Smith amassed his collection during a lifetime as a fan, a journalist and an educator of jazz. He taught and lectured at several institutes of higher education, including a 26-year run at The New School in New York City teaching jazz insights. He named his blog, jazzinsights.net, for the class.

“I brought in a different artist or industry person to the class every week without fail,” he said.

The collection includes hundreds of hours of tape recordings of the classes and the jazz greats who spoke at them. It also includes tapes of rare concerts, posters, artwork, memorabilia and Smith’s notes on jazz.

Smith said he also likes having the collection here because the city has a rich jazz history and the potential to be a mecca for jazz.

“There are still a lot of lounges and clubs in Las Vegas where jazz could be performed,” he said. “The Four Queens used to broadcast a weekly jazz show. I still have some tapes of those broadcasts. They aired at midnight in New York City because they didn’t start until 9 p.m. in Vegas.”

The tapes of the show are scheduled to be sent to the Shaw Center.

The collection also includes records Smith’s parents owned. They began collecting records before he was born. The first time he saw the word “jazz” was in 1950 on Benny Goodman’s first album in the new LP format, “The Famous 1938 Carnegie Hall Jazz Concert.” He was 12.

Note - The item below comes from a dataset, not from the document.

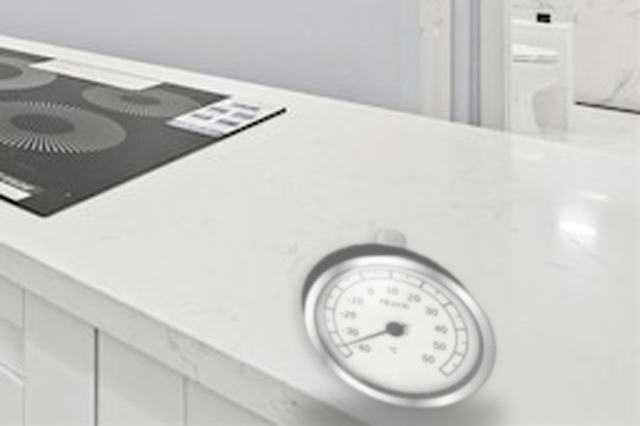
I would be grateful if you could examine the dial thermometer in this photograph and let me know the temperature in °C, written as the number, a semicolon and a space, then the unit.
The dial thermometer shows -35; °C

In college, he began writing about jazz, first for the school paper and later for local publications. Although he pondered a career in jazz, he worked for 35 years as a Wall Street executive, married and raised a family.

“I left Wall Street before they were making crazy money,” Smith said. “I did OK. I’m not unhappy with how my life turned out.”

He always kept one foot in the jazz world, writing, teaching and going to shows. He was an editor at DownBeat magazine from 1974 to ’79, and during that time, he visited Cuba, soaking in its music scene.

The collection is being sent in sections to UNLV from his New York home. Smith and Hanlon, the Shaw Center’s director, found someone who comes to his home, carefully packs the fragile records and gets them here safely.

Smith intends to make frequent trips to Las Vegas to lecture on jazz and help organize and catalog the collection.

“They need me to come out and translate my handwriting,” he said.

Smith hopes other jazz aficionados will be encouraged to contribute their collections to the center.

“I’d like to see jazz come back here in a big way,” he said. “Hopefully, people will join me and make UNLV a repository for all things jazz.”